- **TASK**
Copy out, word for word, the lines from the start of the data below through the line containing "einfach. Befolgen Sie", and no others.

- **DATA EXTRACT**
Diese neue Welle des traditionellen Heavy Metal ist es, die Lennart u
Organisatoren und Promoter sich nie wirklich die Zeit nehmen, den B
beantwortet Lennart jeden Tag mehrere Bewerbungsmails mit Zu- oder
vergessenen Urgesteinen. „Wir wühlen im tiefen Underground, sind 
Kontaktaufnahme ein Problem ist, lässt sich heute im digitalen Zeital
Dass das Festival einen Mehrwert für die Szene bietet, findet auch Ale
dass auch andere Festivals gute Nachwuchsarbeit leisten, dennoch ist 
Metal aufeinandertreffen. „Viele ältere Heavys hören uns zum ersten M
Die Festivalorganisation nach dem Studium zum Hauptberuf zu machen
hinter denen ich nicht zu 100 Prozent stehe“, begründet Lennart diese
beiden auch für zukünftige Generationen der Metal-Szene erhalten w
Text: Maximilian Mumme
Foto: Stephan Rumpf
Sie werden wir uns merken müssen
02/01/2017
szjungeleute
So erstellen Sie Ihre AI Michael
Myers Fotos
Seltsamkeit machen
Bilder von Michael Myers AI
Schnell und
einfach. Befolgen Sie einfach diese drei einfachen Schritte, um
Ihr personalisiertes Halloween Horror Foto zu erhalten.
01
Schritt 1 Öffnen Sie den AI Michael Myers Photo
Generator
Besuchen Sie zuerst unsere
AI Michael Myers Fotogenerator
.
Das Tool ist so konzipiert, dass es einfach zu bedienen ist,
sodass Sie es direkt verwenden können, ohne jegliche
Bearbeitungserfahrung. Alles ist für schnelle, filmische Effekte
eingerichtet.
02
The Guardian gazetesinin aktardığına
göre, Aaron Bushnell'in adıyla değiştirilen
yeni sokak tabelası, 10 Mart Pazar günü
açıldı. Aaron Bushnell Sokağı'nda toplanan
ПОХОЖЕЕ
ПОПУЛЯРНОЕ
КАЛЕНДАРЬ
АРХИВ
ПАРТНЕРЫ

- **FINISHED EXERCISE**
Diese neue Welle des traditionellen Heavy Metal ist es, die Lennart u
Organisatoren und Promoter sich nie wirklich die Zeit nehmen, den B
beantwortet Lennart jeden Tag mehrere Bewerbungsmails mit Zu- oder
vergessenen Urgesteinen. „Wir wühlen im tiefen Underground, sind 
Kontaktaufnahme ein Problem ist, lässt sich heute im digitalen Zeital
Dass das Festival einen Mehrwert für die Szene bietet, findet auch Ale
dass auch andere Festivals gute Nachwuchsarbeit leisten, dennoch ist 
Metal aufeinandertreffen. „Viele ältere Heavys hören uns zum ersten M
Die Festivalorganisation nach dem Studium zum Hauptberuf zu machen
hinter denen ich nicht zu 100 Prozent stehe“, begründet Lennart diese
beiden auch für zukünftige Generationen der Metal-Szene erhalten w
Text: Maximilian Mumme
Foto: Stephan Rumpf
Sie werden wir uns merken müssen
02/01/2017
szjungeleute
So erstellen Sie Ihre AI Michael
Myers Fotos
Seltsamkeit machen
Bilder von Michael Myers AI
Schnell und
einfach. Befolgen Sie einfach diese drei einfachen Schritte, um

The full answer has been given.